**Work instructions**:
Would you print the listing that follows exactly, but without its pictures?

**Dataset content**:
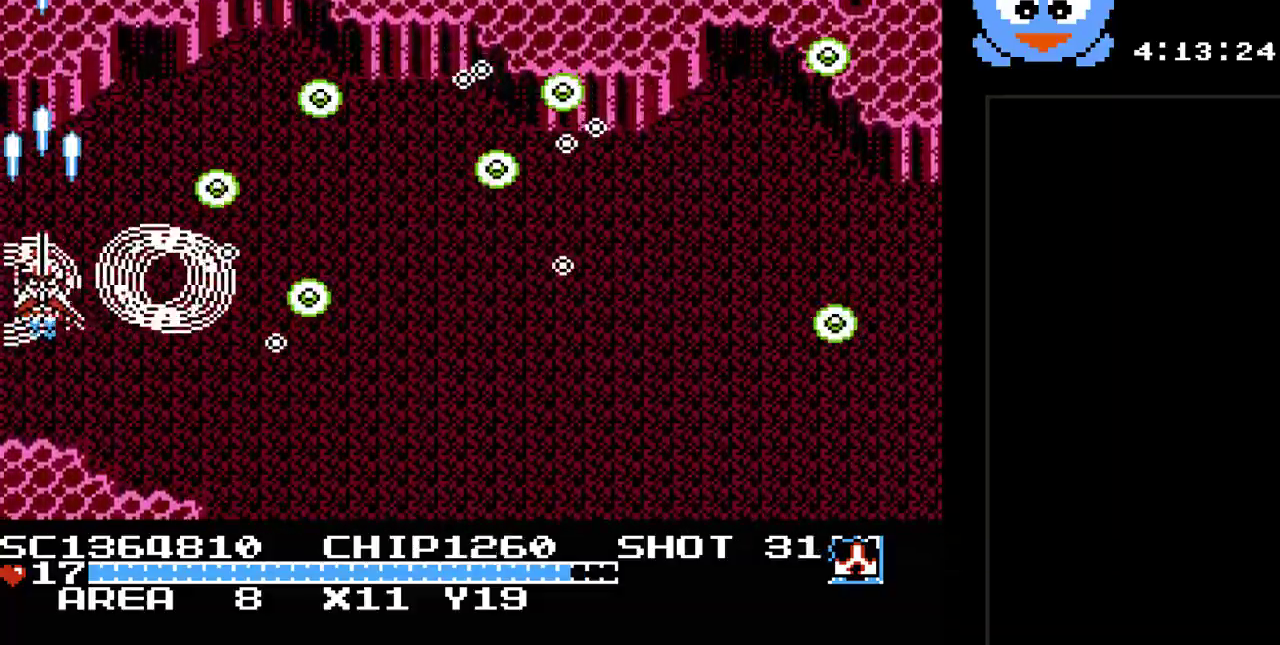
{"buttons": ["Y", "DPAD_DOWN"], "events": [[233, "DPAD_DOWN", "up"], [233, "DPAD_RIGHT", "down"], [300, "DPAD_UP", "down"], [333, "DPAD_RIGHT", "up"], [367, "DPAD_RIGHT", "down"], [467, "DPAD_DOWN", "down"], [467, "DPAD_UP", "up"], [500, "DPAD_RIGHT", "up"]]}
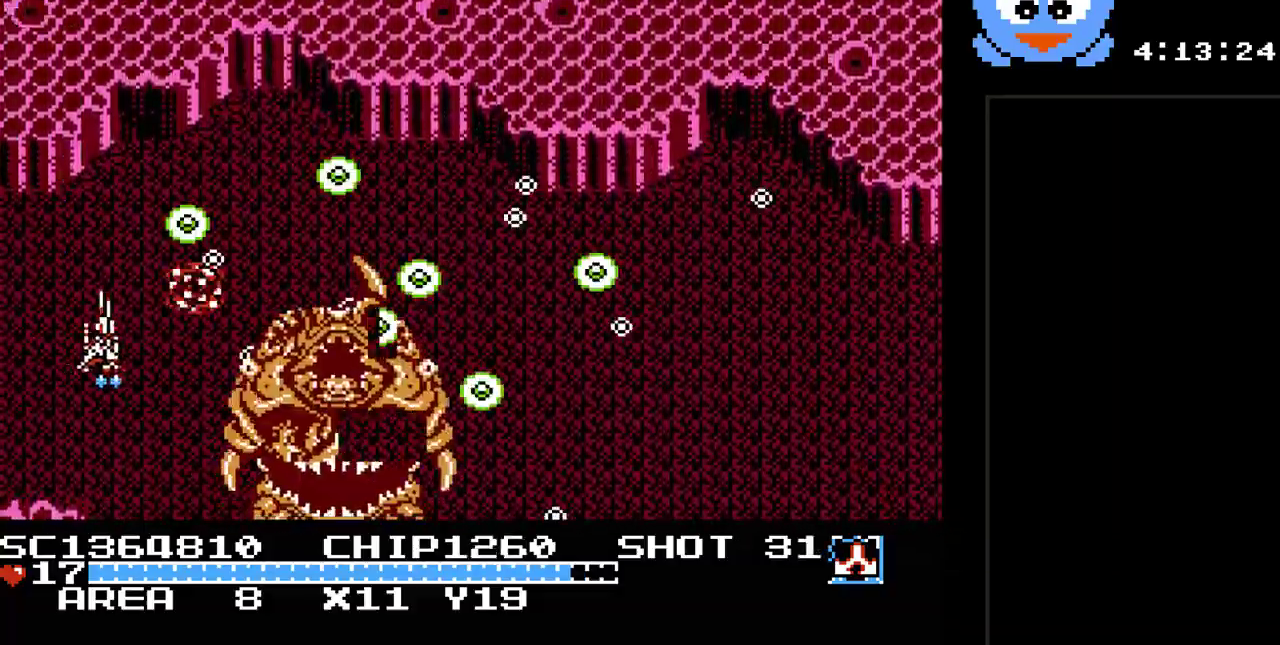
{"buttons": ["Y", "DPAD_UP", "DPAD_RIGHT"], "events": [[33, "DPAD_LEFT", "down"], [50, "DPAD_DOWN", "up"], [150, "DPAD_UP", "down"], [283, "DPAD_LEFT", "up"], [467, "DPAD_RIGHT", "down"]]}
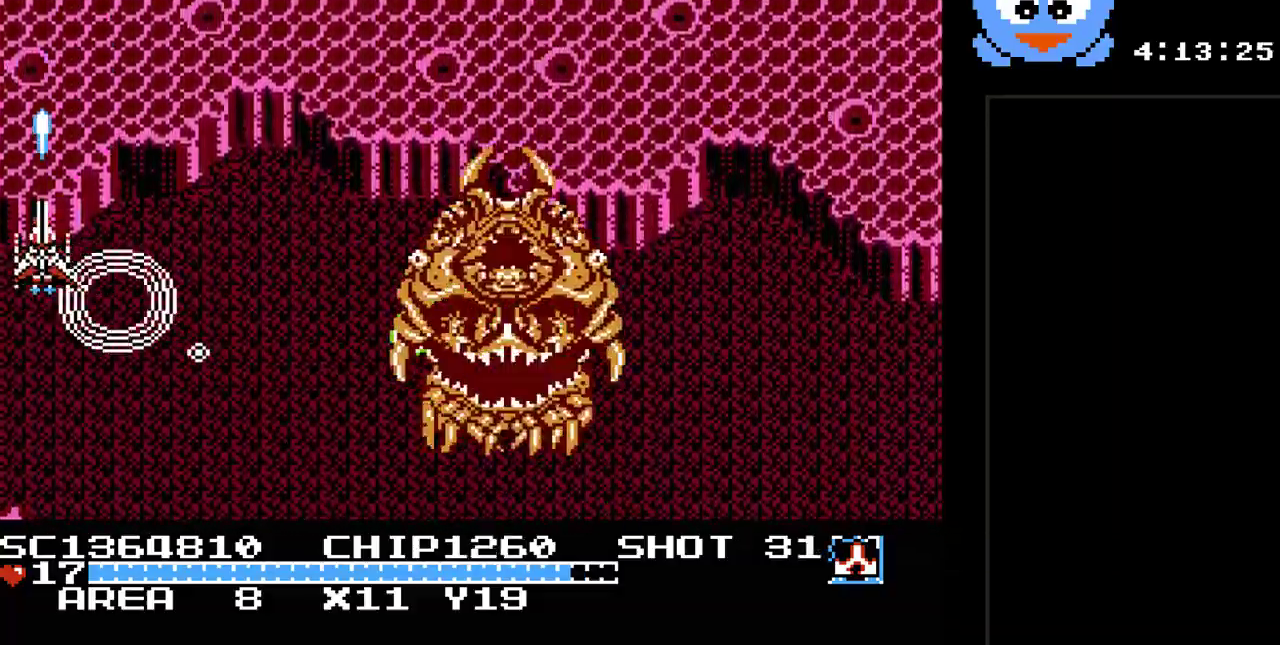
{"buttons": ["Y", "DPAD_UP", "DPAD_RIGHT"], "events": []}
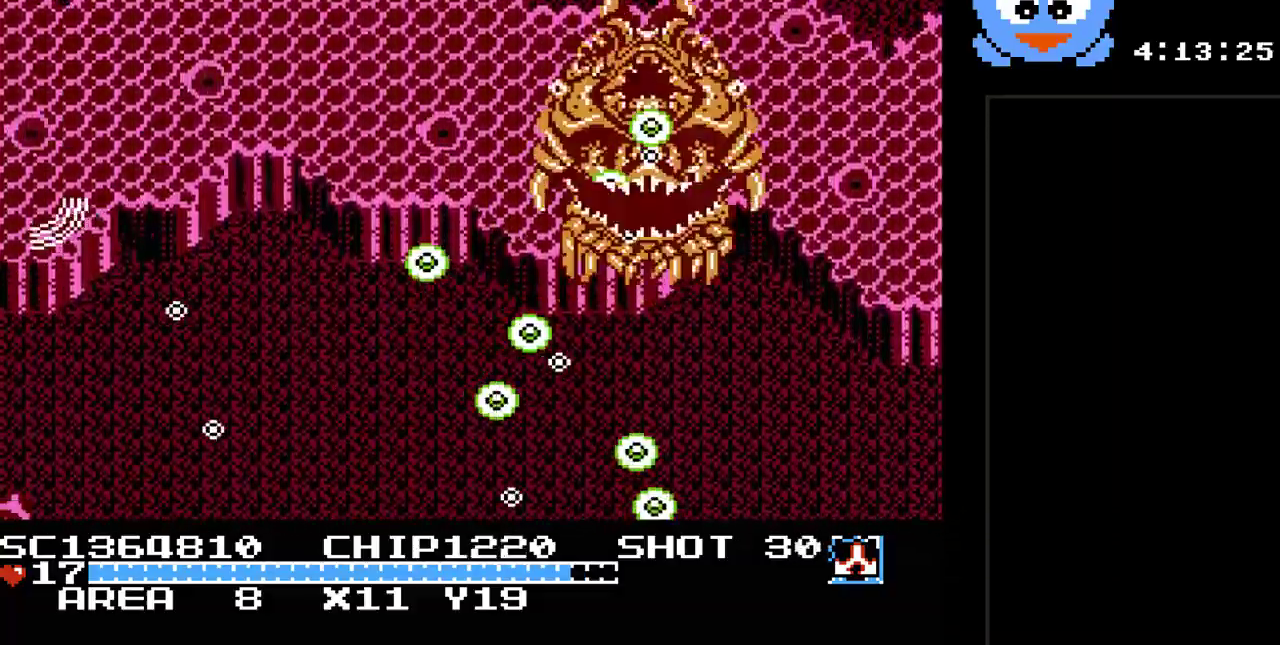
{"buttons": ["Y", "DPAD_UP", "DPAD_RIGHT"], "events": []}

**Response to the exercise**:
{"buttons": ["Y", "DPAD_DOWN"], "events": [[233, "DPAD_DOWN", "up"], [233, "DPAD_RIGHT", "down"], [300, "DPAD_UP", "down"], [333, "DPAD_RIGHT", "up"], [367, "DPAD_RIGHT", "down"], [467, "DPAD_DOWN", "down"], [467, "DPAD_UP", "up"], [500, "DPAD_RIGHT", "up"]]}
{"buttons": ["Y", "DPAD_UP", "DPAD_RIGHT"], "events": [[33, "DPAD_LEFT", "down"], [50, "DPAD_DOWN", "up"], [150, "DPAD_UP", "down"], [283, "DPAD_LEFT", "up"], [467, "DPAD_RIGHT", "down"]]}
{"buttons": ["Y", "DPAD_UP", "DPAD_RIGHT"], "events": []}
{"buttons": ["Y", "DPAD_UP", "DPAD_RIGHT"], "events": []}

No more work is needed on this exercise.